Each line below that contains "limitemos" counts once; report the total and nothing more.
━━━━━━━━━━━━━━━━
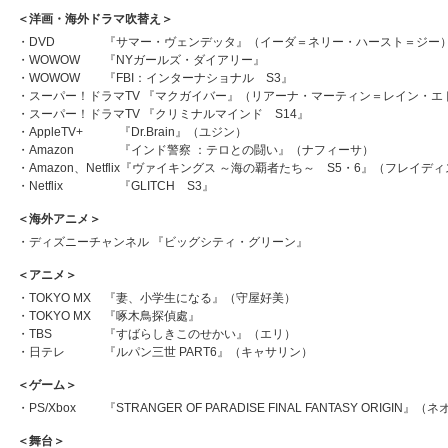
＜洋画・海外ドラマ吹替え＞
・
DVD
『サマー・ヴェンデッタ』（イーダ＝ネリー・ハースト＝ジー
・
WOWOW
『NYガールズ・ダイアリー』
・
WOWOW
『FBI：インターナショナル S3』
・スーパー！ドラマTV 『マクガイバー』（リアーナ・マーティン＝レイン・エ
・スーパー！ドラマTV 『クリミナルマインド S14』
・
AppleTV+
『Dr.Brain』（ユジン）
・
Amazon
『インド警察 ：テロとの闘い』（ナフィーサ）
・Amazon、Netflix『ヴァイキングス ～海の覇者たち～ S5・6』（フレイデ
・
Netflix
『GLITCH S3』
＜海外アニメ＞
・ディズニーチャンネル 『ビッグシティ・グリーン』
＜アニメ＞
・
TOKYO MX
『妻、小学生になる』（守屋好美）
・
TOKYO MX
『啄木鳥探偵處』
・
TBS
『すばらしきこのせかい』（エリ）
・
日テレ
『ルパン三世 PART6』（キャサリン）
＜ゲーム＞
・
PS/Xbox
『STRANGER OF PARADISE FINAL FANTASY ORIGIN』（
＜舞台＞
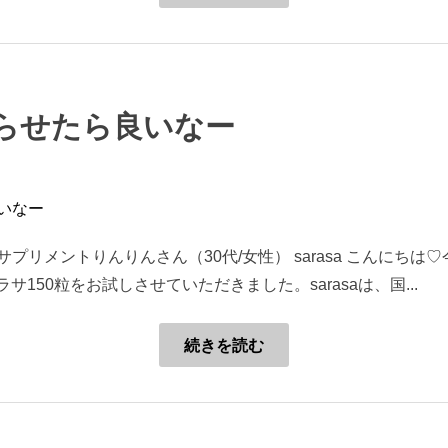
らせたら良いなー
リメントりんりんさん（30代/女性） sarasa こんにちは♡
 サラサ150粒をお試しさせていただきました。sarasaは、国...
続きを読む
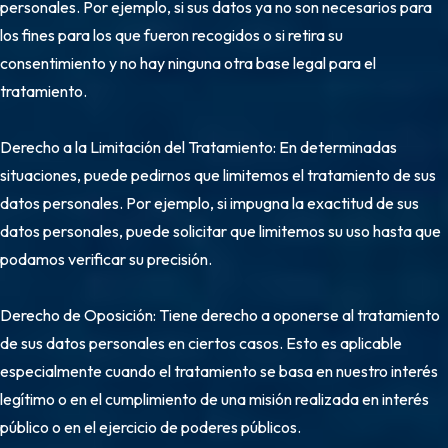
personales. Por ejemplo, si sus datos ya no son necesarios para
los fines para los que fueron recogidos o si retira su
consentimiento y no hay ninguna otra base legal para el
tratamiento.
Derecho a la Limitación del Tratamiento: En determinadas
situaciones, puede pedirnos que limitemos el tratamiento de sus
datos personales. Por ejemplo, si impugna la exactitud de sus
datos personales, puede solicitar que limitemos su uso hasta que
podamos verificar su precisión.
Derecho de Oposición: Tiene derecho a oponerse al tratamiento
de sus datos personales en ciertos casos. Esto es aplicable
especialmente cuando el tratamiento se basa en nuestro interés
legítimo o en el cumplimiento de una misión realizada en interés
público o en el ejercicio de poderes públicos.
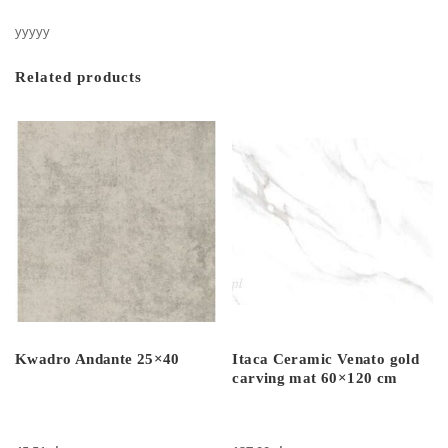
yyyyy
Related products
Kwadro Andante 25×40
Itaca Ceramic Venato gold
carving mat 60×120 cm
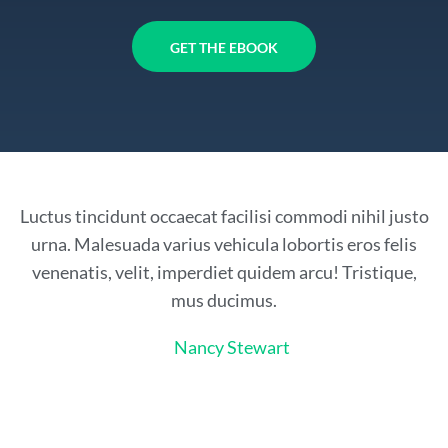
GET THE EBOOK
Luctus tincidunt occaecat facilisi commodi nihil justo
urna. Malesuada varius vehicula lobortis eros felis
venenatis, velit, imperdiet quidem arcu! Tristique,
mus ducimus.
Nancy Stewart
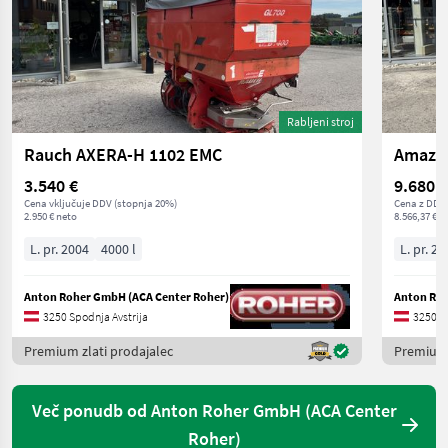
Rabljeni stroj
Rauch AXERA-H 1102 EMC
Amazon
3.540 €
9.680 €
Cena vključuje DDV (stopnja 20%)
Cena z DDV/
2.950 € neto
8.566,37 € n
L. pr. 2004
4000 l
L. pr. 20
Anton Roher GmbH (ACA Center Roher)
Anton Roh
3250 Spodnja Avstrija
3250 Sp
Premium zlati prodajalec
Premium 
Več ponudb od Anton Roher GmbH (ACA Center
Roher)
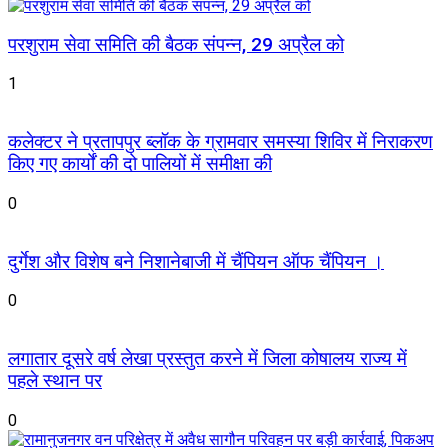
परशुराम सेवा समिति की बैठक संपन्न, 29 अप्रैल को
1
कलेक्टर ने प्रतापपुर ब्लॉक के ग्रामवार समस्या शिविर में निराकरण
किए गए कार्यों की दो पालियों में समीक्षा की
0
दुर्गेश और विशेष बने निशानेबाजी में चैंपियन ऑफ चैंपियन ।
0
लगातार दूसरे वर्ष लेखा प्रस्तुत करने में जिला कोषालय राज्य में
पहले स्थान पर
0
━━━━━━━━━━━━━━━━
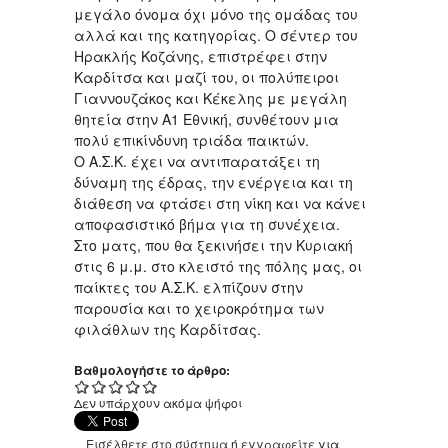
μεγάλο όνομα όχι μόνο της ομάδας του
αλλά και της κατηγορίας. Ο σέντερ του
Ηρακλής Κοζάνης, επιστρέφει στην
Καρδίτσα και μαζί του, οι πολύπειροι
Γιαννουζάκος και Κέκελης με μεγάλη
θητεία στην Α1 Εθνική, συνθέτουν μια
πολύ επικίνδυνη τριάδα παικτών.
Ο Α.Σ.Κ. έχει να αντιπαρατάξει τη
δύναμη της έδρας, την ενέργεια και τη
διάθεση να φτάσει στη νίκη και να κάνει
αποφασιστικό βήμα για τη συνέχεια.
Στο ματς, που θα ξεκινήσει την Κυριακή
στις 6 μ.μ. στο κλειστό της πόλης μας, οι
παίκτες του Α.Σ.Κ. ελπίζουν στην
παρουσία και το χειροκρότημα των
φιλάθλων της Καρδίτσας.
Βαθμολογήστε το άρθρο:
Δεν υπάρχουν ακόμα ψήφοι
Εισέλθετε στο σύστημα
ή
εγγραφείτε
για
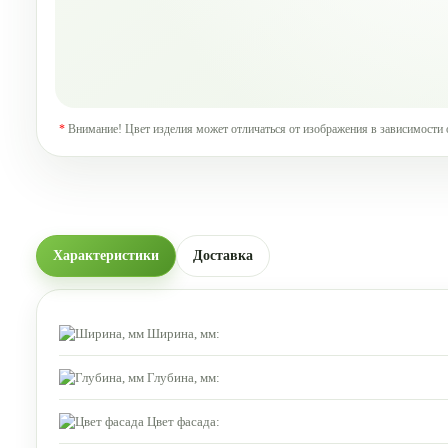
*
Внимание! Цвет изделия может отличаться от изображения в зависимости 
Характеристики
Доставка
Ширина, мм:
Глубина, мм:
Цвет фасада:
━━━━━━━━━━━━━━━━
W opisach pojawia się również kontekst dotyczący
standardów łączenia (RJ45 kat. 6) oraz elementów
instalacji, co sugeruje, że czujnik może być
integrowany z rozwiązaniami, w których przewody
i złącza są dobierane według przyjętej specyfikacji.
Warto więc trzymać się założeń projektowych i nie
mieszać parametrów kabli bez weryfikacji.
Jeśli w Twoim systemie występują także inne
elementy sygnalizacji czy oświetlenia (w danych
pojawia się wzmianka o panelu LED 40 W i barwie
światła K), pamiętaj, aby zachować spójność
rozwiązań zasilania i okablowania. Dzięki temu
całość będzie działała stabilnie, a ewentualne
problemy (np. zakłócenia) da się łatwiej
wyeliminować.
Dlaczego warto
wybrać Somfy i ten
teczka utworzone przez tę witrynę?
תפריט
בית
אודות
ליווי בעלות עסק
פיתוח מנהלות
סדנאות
━━━━━━━━━━━━━━━━
### Solution for this problem
2